A growing number of established companies are becoming porous organizations thanks to the age of digital transformation. At the same time, customer behaviour in the current digital world has dramatically moved away from a quiet attitude to an alert, informed, and a highly knowledgeable role that no company can ignore.
Organizations today are using the changing dynamics of digital technology to engage with their consumers in a variety of ways through their products, services, platforms and channels. Consumers today can now participate at varying levels with an organization's value chain from its research and development department to its product development phase. Take, for instance, MyStarbucks idea.com from Starbucks. Through this website, the company allowed its users to submit, monitor and track ideas and used more than 277 of 150,000 views registered on the site. By providing a voice to its consumers, Starbucks helped mould their own experience and used the vital information supplied by its users to further reform.
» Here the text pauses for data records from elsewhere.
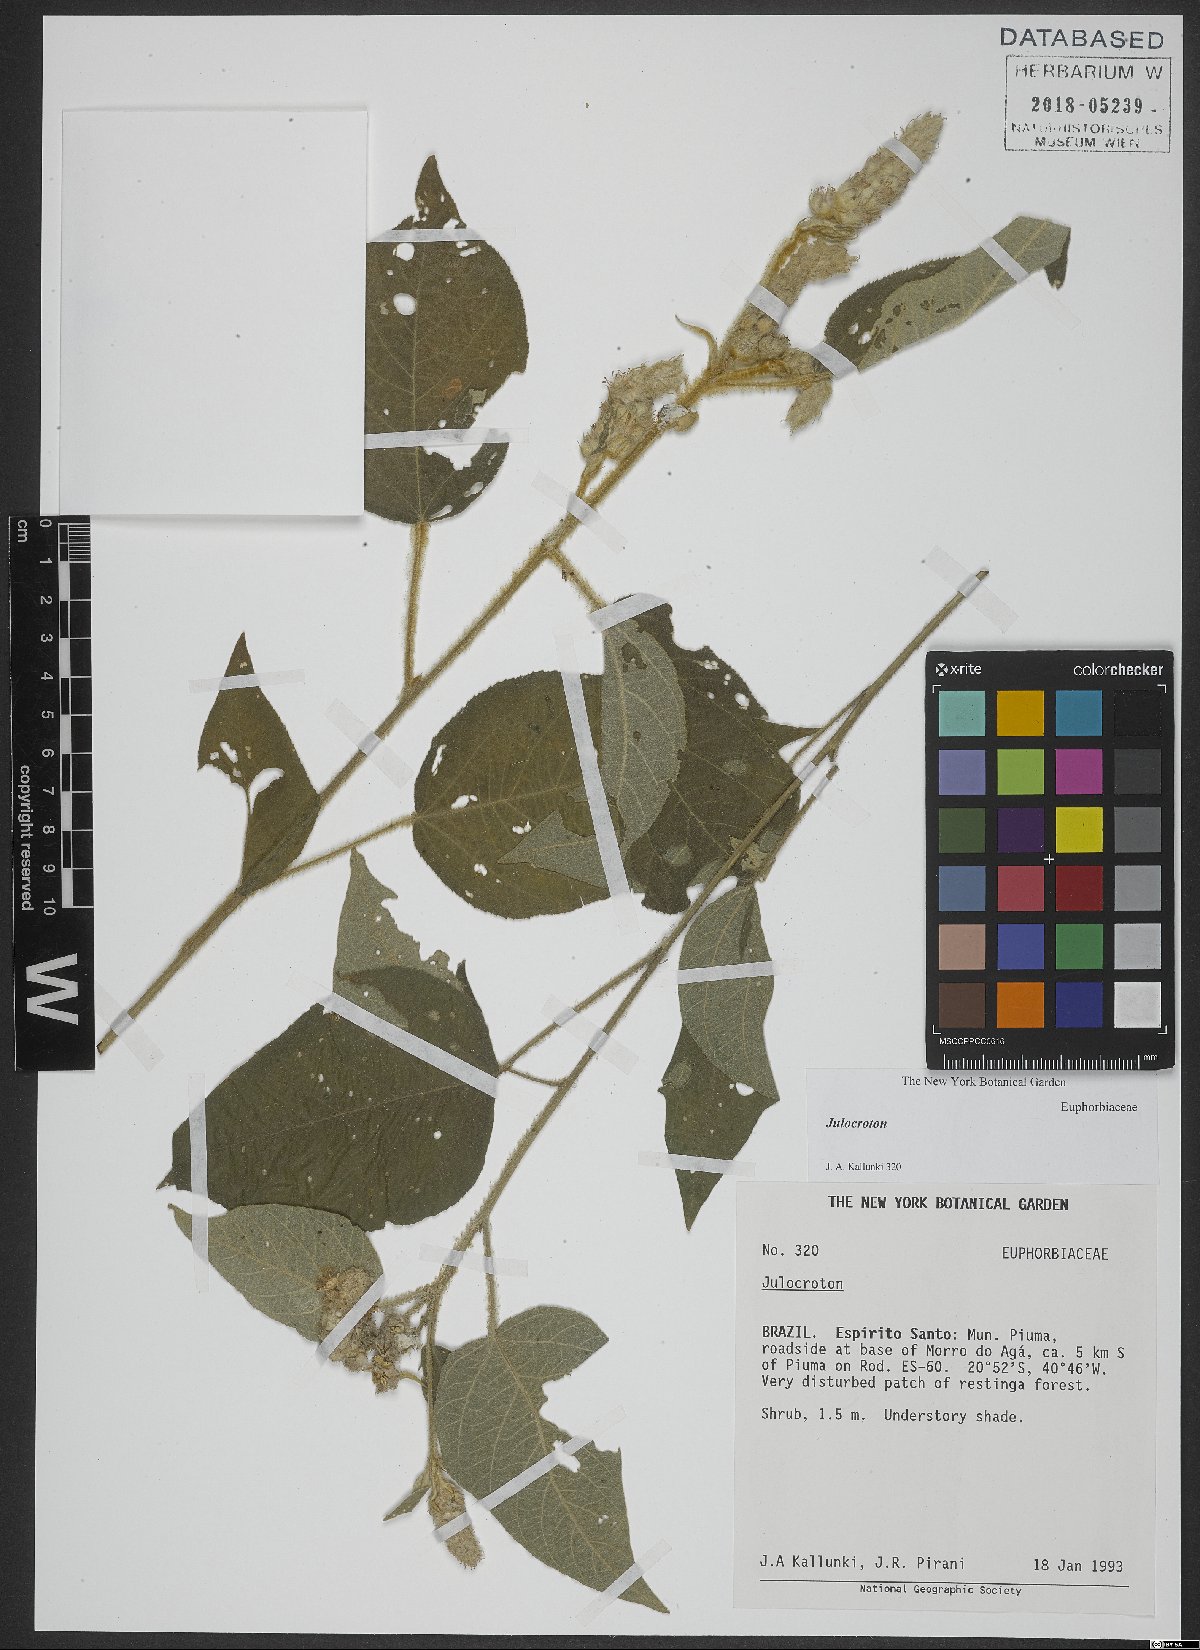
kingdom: Plantae
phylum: Tracheophyta
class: Magnoliopsida
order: Malpighiales
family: Euphorbiaceae
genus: Croton
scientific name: Croton
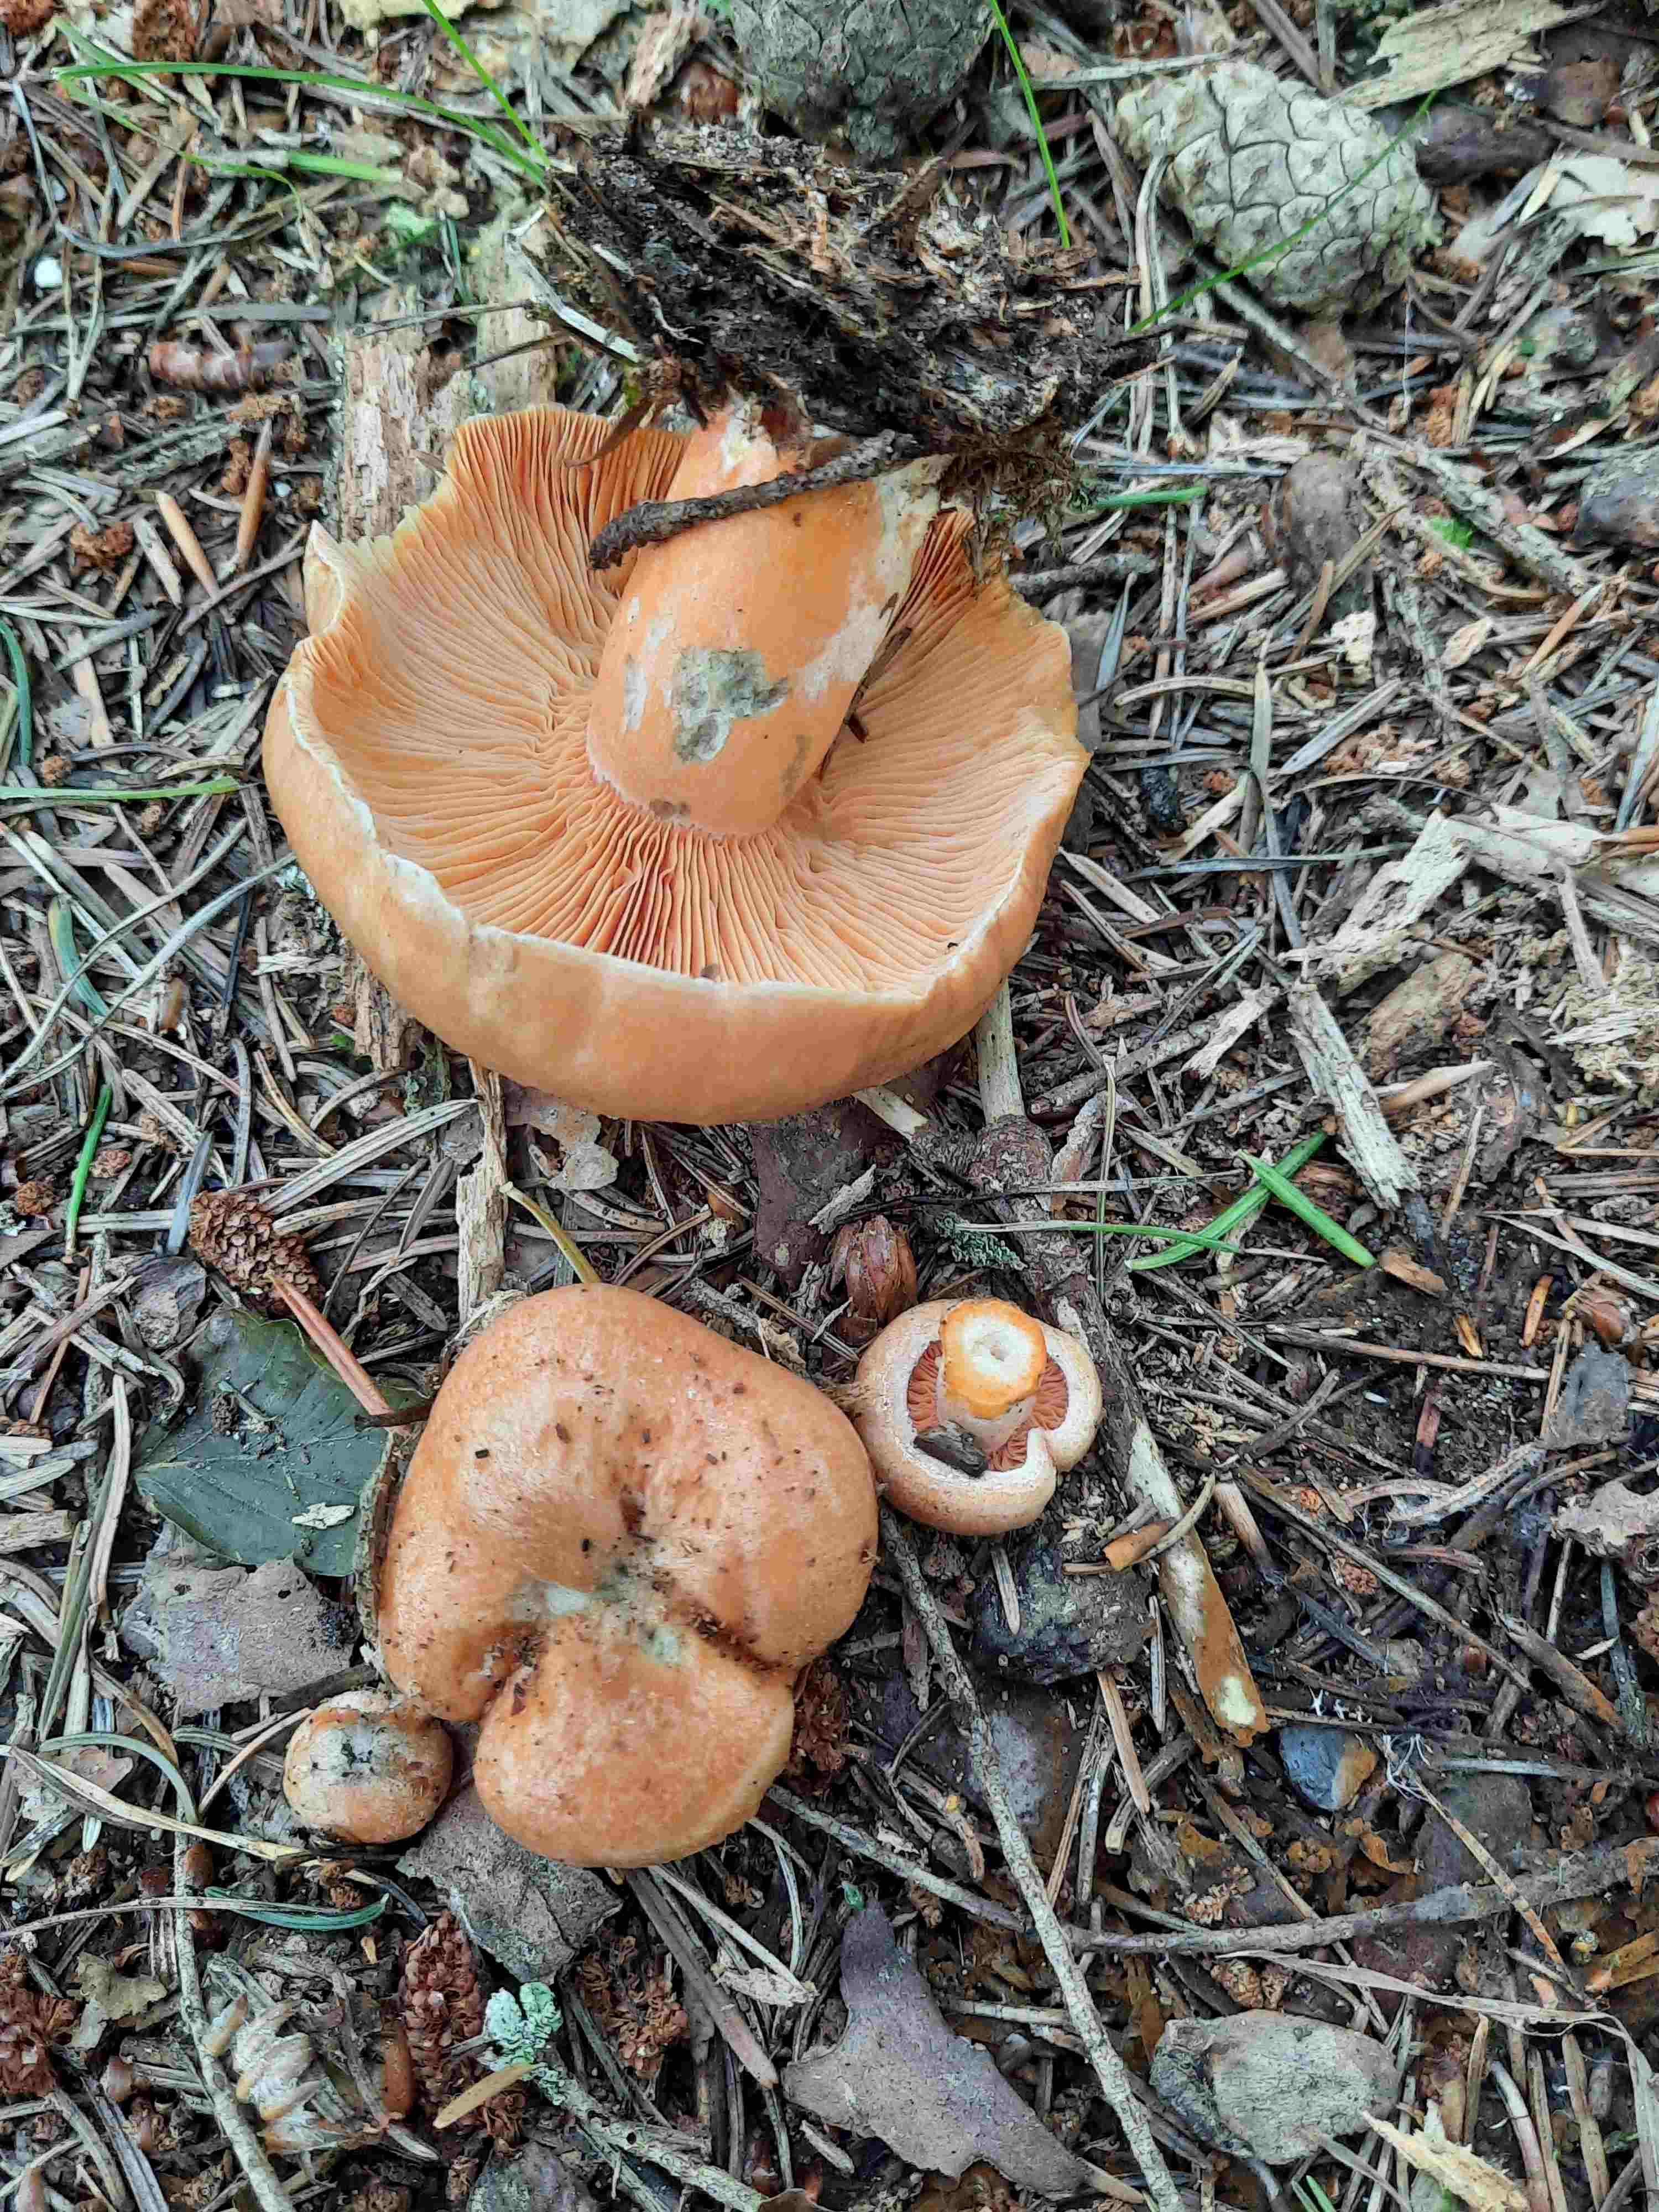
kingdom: Fungi
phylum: Basidiomycota
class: Agaricomycetes
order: Russulales
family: Russulaceae
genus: Lactarius
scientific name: Lactarius deterrimus
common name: gran-mælkehat
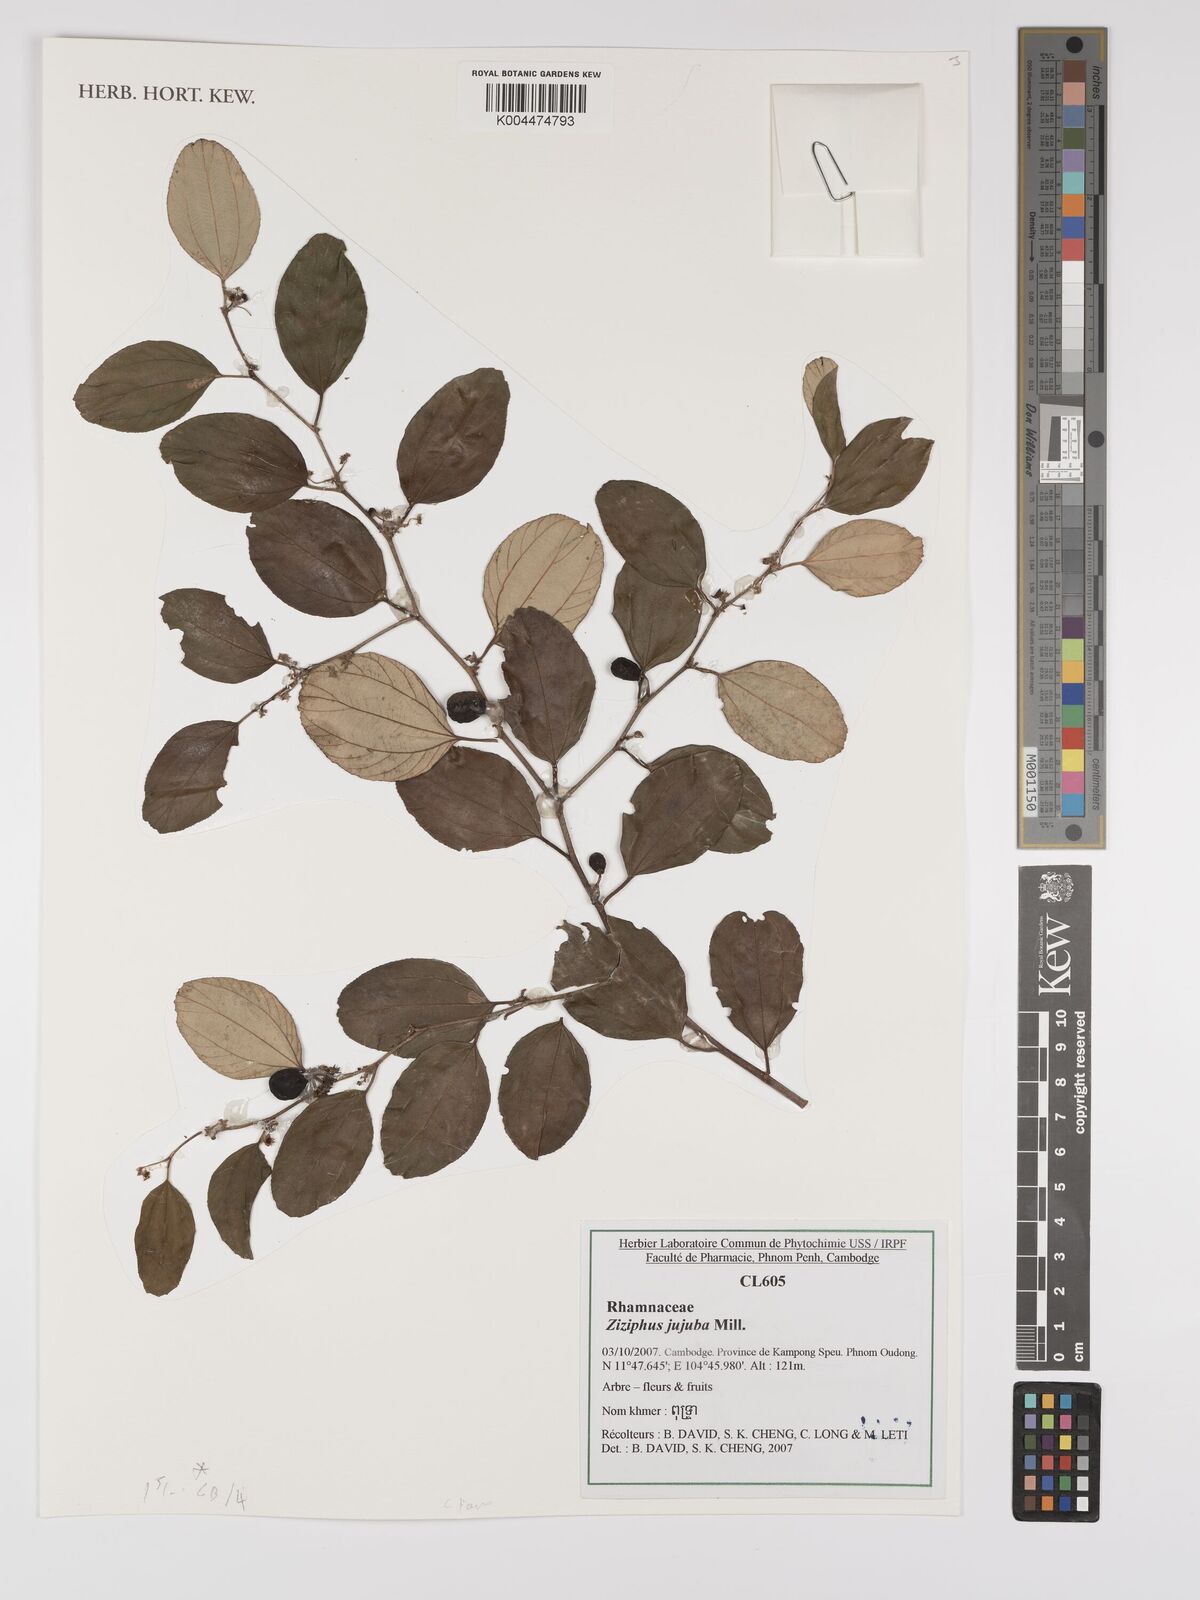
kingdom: Plantae
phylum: Tracheophyta
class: Magnoliopsida
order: Rosales
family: Rhamnaceae
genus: Ziziphus
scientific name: Ziziphus jujuba
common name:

What makes for invaluable user experience? Is it a scenario where consumers obtain value, and the company makes a profit? If recent research is to be considered, technology will be the impetus for fundamental transformations that will empower businesses to gain a competitive edge.
By engaging with their consumers, companies are gathering vital information at every point to discover and deduce insights that are becoming stimuli for innovation. We are now seeing user preferences generating segment stereotypes, outspoken reviewers highlighting influencers and prevailing opinions prioritizing the advancements in products and services.
There are numerous benefits to enhancing user experience; for one, it delivers tangible gains to companies who have triumphantly executed user-centric strategies. Across industries, satisfied consumers are spending more, displaying a more profound sense of loyalty to companies and creating conducive environments for companies to lower their costs while at the same time enhancing companies' levels of employee engagement.
Companies such as Uber, Apple and Amazon that continually reinvent themselves, offer comfortable, prompt and personalized human experiences that are boosting their bottom line and building customer loyalty. Taking a cue from this, conventional business-to-business companies are also making bold moves to develop dynamic shared digital ecosystems around the needs of their consumers.
Building a more engaging user experience begins with transforming the mindset that there is a solution waiting to be discovered, for an issue that a company is trying to resolve. And to that extent, a critical framework central to any innovation process is human-centred design. Regardless of the tools or methods used, the human-centred design ensures positive, empathy-based and
holistic results that are purposeful and useful ideas aimed at resolving customer problems and working towards the purpose they have been intended to serve.
A human-centred design mindset has the potential of building alliances across companies and installing a common purpose of the joint effort. This is why successful companies in the digital world are developing value propositions based on a consumer-first design process aimed at engaging the customer and focusing on their needs while using human-centred design throughout.
One of the world's biggest nitrogen fertilizer producers, Yara pioneered its customer experience by introducing a farmer-first mindset proposition. The company brought value to both the business and its consumers through its one-stop engagement digital platform known as MyYara. This channel connected with farmers and helped build valuable experiences based on exchanges. Today, it provides real-time recommendations to farmers on crop nutrition, efficiency ratios and harvest information while at the same time gathering crucial data from their users.
To define a collaborative exchange and get it right, requires responsiveness to human emotions and strike the right balance. A skilful combination of strategy and design around customer participation and flow of information designed into the collaborative exchange can create a win-win customer experience.
The proliferation of digital touchpoints has dramatically accelerated in today's digital economy. And it's only going to compound further. Unprecedented new opportunities are being created with advances such as deep learning and artificial intelligence, but despite enhanced innovative opportunities in the digital world, the priority remains -- human connections.
Companies must radically and continually think through their consumer experience in the digital world towards designing highly participative customer exchanges that build reciprocally-propitious information flows. Winning in this phase of digitalization is heavily dependant on the customer’s buy-in. Thankfully the converse of this problem is a boon that it presents; a plethora of tools to hear out the consumer.